_Brano riportato_:
Riprende solidità la posizione dell’azienda, che sia in primo che in secondo grado aveva visto censurata la propria decisione di allontanare una dipendente. 
Per quest’ultima, invece, vacilla fortemente la prospettiva della reintegrazione in azienda. 
Decisivo il richiamo al vincolo previsto nel capitolato d’appalto.  

(Corte di Cassazione, Sezione Lavoro, ordinanza n. 15400/20, depositata il 20 luglio)

A provocare lo scontro tra azienda e dipendente è l’applicazione dei vincoli previsti nel capitolato della gara d’appalto – per il servizio di trasporto scolastico –, con specifico riferimento alla previsione di un solo assistente per ogni mezzo destinato al trasporto degli alunni. 
Proprio alla luce di questo paletto, difatti, l’azienda mette alla porta la lavoratrice, richiamando «la soppressione del suo posto di lavoro».
Per i giudici di merito, però, la decisione presa dalla società è illegittima. 
Ciò significa che è impossibile parlare di «licenziamento per giustificato motivo oggettivo» e quindi la dipendente ha diritto alla «reintegrazione nel posto di lavoro» e alla «indennità risarcitoria in misura di dodici mensilità dell’ultima retribuzione globale di fatto».

A mettere in discussione le valutazioni compiute dai giudici d’Appello provvede la Cassazione, ritenendo non prive di fondamento le obiezioni sollevate dai legali dell’azienda.
In particolare, i rappresentanti della società puntano sui «motivi indicati nella comunicazione di recesso» e sulla «effettività della riorganizzazione aziendale comportante la soppressione di due posizioni di lavoro, divenute superflue rispetto alla gestione del servizio di trasporto degli alunni».

_Voci di dati salvate_:
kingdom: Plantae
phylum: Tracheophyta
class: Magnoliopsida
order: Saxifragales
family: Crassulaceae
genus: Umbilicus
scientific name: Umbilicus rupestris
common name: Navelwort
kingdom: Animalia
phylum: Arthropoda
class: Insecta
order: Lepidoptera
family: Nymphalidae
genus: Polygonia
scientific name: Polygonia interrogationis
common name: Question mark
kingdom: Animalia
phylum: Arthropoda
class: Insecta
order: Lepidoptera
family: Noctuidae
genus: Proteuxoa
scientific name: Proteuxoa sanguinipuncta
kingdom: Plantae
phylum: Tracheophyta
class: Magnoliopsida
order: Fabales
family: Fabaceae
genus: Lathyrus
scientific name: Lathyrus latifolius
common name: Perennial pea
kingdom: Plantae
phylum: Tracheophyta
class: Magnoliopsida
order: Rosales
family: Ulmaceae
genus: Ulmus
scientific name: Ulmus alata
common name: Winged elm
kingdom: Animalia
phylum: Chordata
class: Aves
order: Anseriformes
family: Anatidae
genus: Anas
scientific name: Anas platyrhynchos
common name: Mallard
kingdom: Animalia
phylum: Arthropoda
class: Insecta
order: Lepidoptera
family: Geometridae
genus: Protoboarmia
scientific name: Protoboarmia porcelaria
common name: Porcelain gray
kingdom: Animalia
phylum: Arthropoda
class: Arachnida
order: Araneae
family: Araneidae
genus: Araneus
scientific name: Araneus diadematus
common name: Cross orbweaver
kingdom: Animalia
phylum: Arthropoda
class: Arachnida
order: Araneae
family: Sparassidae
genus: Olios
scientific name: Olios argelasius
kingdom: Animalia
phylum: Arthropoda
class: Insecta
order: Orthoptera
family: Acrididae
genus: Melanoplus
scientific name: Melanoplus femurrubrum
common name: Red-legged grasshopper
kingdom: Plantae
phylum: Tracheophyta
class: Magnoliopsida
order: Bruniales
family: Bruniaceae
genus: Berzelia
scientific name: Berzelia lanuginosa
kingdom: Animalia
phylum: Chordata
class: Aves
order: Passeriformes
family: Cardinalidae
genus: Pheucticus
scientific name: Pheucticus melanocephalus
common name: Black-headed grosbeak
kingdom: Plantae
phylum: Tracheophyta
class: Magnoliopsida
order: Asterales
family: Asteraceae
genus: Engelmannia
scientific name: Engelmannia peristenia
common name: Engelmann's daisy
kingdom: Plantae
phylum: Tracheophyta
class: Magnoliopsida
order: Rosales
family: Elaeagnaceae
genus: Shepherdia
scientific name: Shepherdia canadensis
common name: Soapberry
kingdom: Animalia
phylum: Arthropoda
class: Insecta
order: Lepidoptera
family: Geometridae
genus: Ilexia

_Consegna_: Riscrivi il testo sul licenziamento della dipendente tra "Decisivo il richiamo" e "il 20 luglio)", estremi inclusi, sostituendo "ordinanza" con "sentenza".

_Risultato_:
Decisivo il richiamo al vincolo previsto nel capitolato d’appalto.  

(Corte di Cassazione, Sezione Lavoro, sentenza n. 15400/20, depositata il 20 luglio)